EXCERPTED PASSAGE:
###

Moskauer Art' ice cream: cream, wafers and cold war.
Born in the Soviet Union, it became an Eastern European tradition and, until recently, a cake of nostalgia. Today, it is also the stuff of the new Cold War.
If you are a child of Mitteleuropa and over forty years old, you know it: the ice cream sandwich made the Moscow way. When I ate it as a child on holiday in Grado (our little Italian Mitteleuropa), I didn't know I was enjoying a Russian speciality. We improperly called it 'spumone'; it took decades for me to discover that it was a classic spread from Gdansk to Leipzig, from Prague to St Petersburg, and that this classic has Soviet origins.
I can still find it on the shelves of Berlin supermarkets today, even if relegated to the bottom of the freezer cabinet: a creamy ice cream, with an amount of fat beyond all dietary limits, that withstood the Cold War and has come down to us. At least, until the Russian invasion of Ukraine.
Eis Moskauer Art, ice cream the Moscow way.
Describing it all is easy: a brick of cream ice cream made with whole milk held together by two thin wafers. That's all it is: almost two hundred grams of cream in ice-cream form. Warning: it can be addictive (in my case, only softeis, another speciality from the East, has a stronger pull).
The history of 'Moskauer Art' ice cream begins - to be exact - in Moscow in 1938, when mass production began. These were the years of the 'Great Terror', the terrible Stalinist purges, but also the attempt to provide the masses with good products that could compete with the capitalist world, or even be better. In the case of Moscow ice cream, the use of preservatives was totally forbidden: the preparation was meticulously controlled and the purity standards to be observed were strict.
From here, after the Second World War, ice cream spread throughout the Soviet bloc. In the GDR, 'Moscow-style' cream ice cream was considered a speciality and cost more than the others: one Mark-DDR for an ice cream. Today, it belongs to the ranks of those 'retro' products: those who look for the six-portion box in the supermarket, which can be found in almost all supermarkets in the eastern GDR and also in discount stores, are usually either born here or, like me, are 'children of the border'.

###

[Images of plotted data]
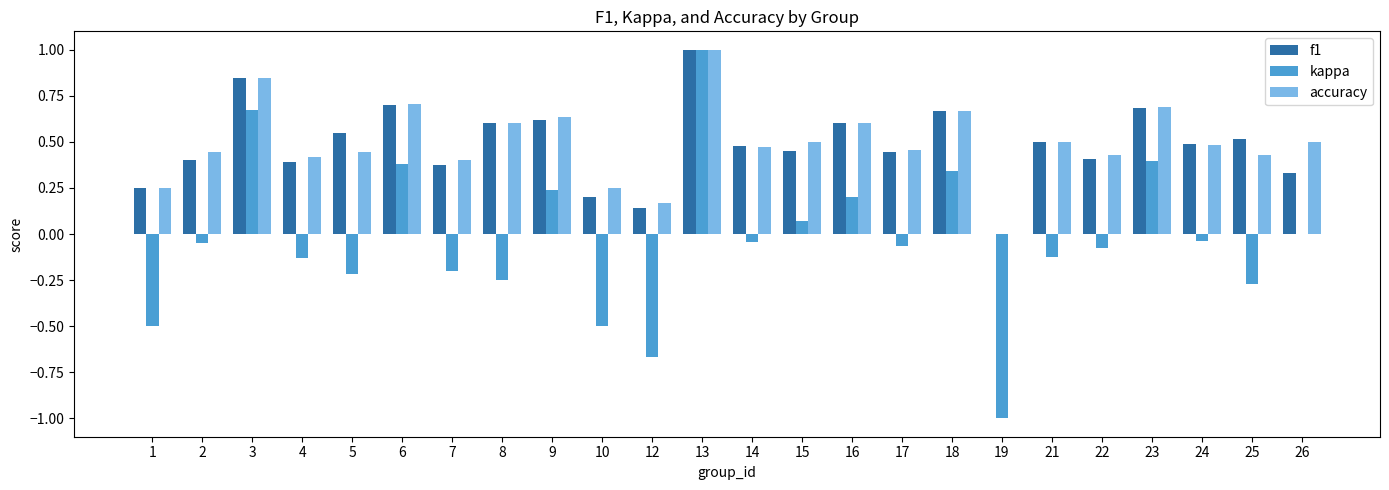

What is the sum of the accuracy values at 3 and 6?

1.6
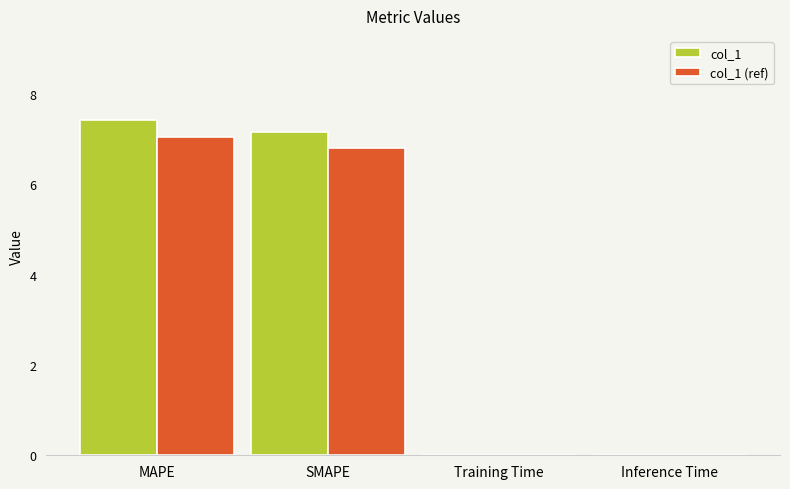

What is the greatest value displayed?

7.4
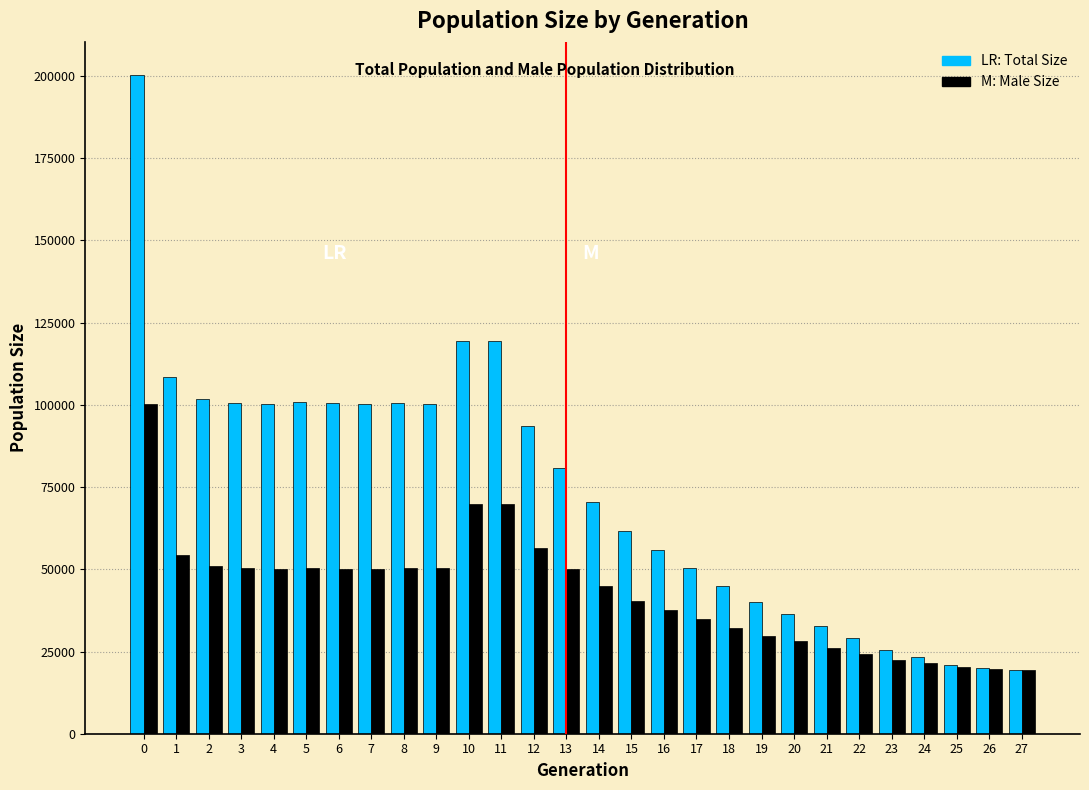

What is the maximum value shown in the chart?

200359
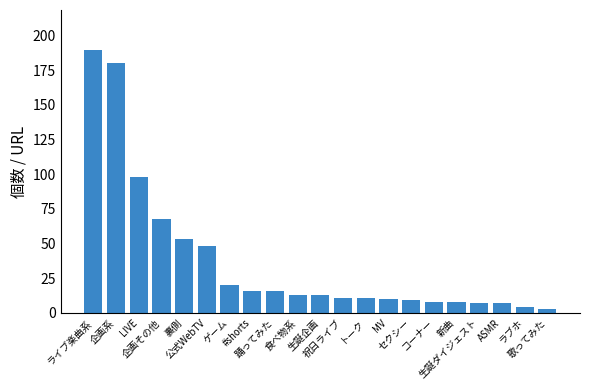

Reading left to right, what are all the values shown in this chart?

ライブ楽曲系=190	企画系=180	LIVE=98	企画その他=68	裏側=53	公式WebTV=48	ゲーム=20	#shorts=16	踊ってみた=16	食べ物系=13	生誕企画=13	祝日ライブ=11	トーク=11	MV=10	セクシー=9	コーナー=8	新曲=8	生誕ダイジェスト=7	ASMR=7	ラブホ=4	歌ってみた=3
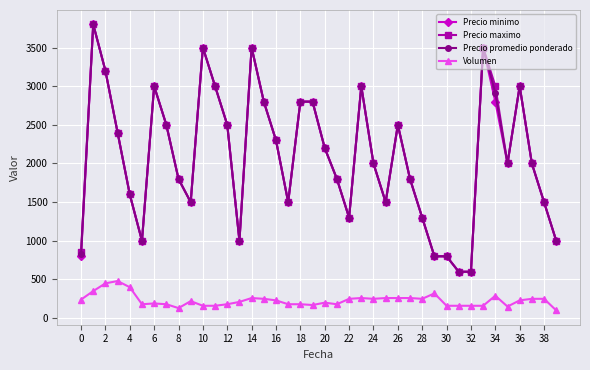

True or false: Volumen and Precio minimo cross at least once.

False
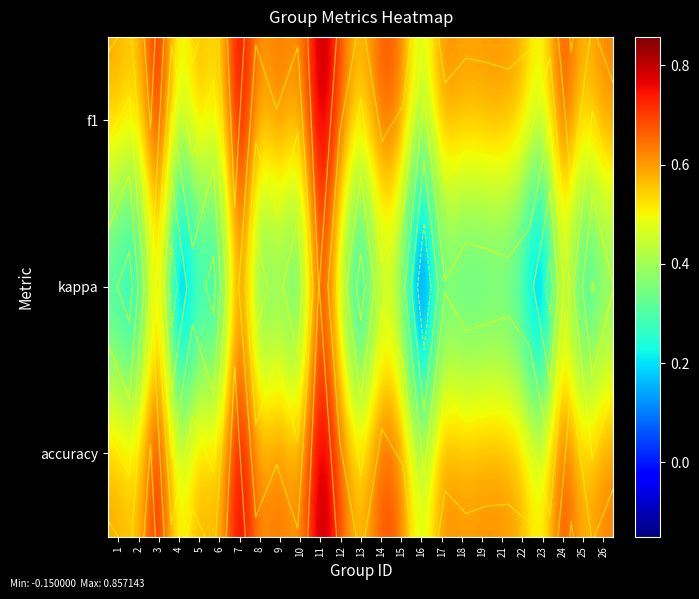

At which category is the sum across all series the highest?

11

###

EXERCISE SET:
1. For each statement below, say yes or no according to the ice cream article, and quote the words from it that decide the answer.
(a) Mass production of the ice cream began in Moscow in 1938.
(b) Small amounts of preservatives were allowed in Moscow ice cream.
(c) In the GDR, the Moscow-style ice cream cost the same as other ice creams.
2. Retype everything in the ice cream article from "Describing it all" down to "a stronger pull).".

RESPONSES FOR EACH TASK:
1.
(a) Yes: "in Moscow in 1938, when mass production began"
(b) No: "the use of preservatives was totally forbidden"
(c) No: "was considered a speciality and cost more than the others"

2.
Describing it all is easy: a brick of cream ice cream made with whole milk held together by two thin wafers. That's all it is: almost two hundred grams of cream in ice-cream form. Warning: it can be addictive (in my case, only softeis, another speciality from the East, has a stronger pull).